▶ _Problem details_: Return a copy of every line in the records that includes the word "течение".

[Dataset excerpts]
=====
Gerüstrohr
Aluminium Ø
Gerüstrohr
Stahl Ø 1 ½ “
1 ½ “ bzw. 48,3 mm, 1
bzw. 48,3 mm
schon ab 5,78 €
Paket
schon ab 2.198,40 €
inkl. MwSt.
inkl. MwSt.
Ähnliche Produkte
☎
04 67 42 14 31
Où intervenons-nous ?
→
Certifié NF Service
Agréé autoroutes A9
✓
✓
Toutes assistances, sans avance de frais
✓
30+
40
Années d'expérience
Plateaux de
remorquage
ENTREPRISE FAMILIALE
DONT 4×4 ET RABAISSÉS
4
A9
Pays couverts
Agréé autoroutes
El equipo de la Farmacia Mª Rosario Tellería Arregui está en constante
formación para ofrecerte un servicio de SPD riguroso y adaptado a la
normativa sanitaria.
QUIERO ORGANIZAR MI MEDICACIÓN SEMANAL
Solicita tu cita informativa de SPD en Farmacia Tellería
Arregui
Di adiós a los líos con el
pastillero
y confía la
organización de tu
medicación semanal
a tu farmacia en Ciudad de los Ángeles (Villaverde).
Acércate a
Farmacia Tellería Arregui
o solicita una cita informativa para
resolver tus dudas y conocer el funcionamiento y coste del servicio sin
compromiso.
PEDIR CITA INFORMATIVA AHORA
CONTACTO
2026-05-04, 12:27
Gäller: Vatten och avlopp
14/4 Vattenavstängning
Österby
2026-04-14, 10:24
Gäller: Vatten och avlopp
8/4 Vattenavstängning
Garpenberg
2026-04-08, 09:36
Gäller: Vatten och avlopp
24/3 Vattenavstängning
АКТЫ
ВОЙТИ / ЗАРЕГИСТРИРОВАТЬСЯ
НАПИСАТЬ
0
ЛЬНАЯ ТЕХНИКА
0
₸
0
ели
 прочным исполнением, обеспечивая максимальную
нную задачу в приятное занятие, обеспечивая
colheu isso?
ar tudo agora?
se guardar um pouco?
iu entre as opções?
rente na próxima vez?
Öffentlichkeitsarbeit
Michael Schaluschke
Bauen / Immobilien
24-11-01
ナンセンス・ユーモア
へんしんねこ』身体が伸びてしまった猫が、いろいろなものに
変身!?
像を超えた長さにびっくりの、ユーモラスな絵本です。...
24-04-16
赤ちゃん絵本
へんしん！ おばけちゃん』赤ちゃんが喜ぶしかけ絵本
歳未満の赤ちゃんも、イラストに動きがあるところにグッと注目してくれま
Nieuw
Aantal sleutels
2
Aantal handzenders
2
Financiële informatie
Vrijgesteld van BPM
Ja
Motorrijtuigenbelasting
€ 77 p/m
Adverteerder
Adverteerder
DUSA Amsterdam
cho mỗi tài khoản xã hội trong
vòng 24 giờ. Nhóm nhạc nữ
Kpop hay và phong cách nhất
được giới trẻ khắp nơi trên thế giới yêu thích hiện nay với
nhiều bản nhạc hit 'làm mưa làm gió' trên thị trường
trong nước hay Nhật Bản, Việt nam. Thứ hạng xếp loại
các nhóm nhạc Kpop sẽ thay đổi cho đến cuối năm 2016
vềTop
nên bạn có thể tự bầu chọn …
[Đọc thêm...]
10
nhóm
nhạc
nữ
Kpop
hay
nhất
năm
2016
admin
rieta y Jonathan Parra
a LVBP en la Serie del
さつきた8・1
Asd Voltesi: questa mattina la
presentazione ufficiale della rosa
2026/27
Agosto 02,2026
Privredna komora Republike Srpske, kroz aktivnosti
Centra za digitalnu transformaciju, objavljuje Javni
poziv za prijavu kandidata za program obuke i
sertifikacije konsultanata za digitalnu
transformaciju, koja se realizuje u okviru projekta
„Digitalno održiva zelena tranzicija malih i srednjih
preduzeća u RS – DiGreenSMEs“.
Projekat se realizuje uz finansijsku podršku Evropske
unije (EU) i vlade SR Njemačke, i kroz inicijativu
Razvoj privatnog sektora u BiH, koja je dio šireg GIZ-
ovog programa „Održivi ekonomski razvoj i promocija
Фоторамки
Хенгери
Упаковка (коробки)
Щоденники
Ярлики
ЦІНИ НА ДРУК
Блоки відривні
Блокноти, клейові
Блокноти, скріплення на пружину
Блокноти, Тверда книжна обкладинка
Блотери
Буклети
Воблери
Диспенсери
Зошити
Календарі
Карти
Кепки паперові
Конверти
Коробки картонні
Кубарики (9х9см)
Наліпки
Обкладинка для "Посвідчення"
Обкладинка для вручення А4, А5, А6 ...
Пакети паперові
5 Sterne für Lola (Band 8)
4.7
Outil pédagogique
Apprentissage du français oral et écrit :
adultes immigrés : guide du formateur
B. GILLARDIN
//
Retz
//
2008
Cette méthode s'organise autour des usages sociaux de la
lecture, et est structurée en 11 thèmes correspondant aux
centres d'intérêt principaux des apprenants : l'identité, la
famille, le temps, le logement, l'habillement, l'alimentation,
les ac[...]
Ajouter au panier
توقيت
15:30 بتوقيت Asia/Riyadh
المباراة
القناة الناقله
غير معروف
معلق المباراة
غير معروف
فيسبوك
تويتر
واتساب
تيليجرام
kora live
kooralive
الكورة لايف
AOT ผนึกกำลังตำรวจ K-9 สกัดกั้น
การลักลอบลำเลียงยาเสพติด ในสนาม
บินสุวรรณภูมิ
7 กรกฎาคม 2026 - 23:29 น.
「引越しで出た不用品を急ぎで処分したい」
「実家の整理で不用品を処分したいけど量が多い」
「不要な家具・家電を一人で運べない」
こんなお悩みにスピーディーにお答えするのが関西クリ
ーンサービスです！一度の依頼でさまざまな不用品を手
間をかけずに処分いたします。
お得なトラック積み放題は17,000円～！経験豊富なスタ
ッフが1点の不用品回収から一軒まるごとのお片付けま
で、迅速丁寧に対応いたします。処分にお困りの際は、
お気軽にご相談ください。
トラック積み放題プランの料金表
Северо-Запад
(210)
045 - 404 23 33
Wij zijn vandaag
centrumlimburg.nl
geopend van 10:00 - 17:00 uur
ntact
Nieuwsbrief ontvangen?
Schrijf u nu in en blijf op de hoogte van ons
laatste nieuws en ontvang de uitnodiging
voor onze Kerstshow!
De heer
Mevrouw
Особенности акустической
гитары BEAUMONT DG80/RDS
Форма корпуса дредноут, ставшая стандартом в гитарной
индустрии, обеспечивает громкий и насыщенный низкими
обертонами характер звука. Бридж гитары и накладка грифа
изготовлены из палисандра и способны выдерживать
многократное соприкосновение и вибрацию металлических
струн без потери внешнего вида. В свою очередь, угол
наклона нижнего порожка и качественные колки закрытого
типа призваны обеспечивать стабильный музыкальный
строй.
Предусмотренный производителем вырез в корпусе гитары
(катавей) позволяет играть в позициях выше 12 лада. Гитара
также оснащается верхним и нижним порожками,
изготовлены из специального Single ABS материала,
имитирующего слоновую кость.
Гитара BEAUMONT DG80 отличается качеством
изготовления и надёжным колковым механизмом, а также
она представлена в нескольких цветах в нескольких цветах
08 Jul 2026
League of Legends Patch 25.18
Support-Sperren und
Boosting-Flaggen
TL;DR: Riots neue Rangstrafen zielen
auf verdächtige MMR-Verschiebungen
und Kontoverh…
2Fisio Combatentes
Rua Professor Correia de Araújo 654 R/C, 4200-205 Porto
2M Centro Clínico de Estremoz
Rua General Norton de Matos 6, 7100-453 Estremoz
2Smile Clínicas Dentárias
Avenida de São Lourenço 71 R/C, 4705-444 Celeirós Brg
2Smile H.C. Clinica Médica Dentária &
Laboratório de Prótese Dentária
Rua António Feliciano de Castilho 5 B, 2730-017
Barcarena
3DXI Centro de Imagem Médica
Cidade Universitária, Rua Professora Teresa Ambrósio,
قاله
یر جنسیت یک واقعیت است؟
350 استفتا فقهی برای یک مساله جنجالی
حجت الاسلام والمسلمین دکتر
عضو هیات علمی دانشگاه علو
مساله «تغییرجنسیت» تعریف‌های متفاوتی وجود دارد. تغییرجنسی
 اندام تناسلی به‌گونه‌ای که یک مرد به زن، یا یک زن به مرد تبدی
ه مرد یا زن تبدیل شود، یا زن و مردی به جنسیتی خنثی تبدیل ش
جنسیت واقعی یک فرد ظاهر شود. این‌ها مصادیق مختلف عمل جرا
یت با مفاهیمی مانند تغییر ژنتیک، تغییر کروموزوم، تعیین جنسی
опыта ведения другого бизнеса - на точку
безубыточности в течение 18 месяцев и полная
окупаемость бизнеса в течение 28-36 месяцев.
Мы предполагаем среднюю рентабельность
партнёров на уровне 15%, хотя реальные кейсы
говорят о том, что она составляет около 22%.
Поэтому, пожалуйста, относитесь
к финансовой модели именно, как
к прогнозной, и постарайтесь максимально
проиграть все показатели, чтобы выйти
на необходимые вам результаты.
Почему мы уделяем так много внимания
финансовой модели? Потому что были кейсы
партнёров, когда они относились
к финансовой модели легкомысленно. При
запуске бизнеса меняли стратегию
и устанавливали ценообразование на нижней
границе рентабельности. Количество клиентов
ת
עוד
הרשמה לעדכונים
=====
▶ _Response to this task_:
безубыточности в течение 18 месяцев и полная
окупаемость бизнеса в течение 28-36 месяцев.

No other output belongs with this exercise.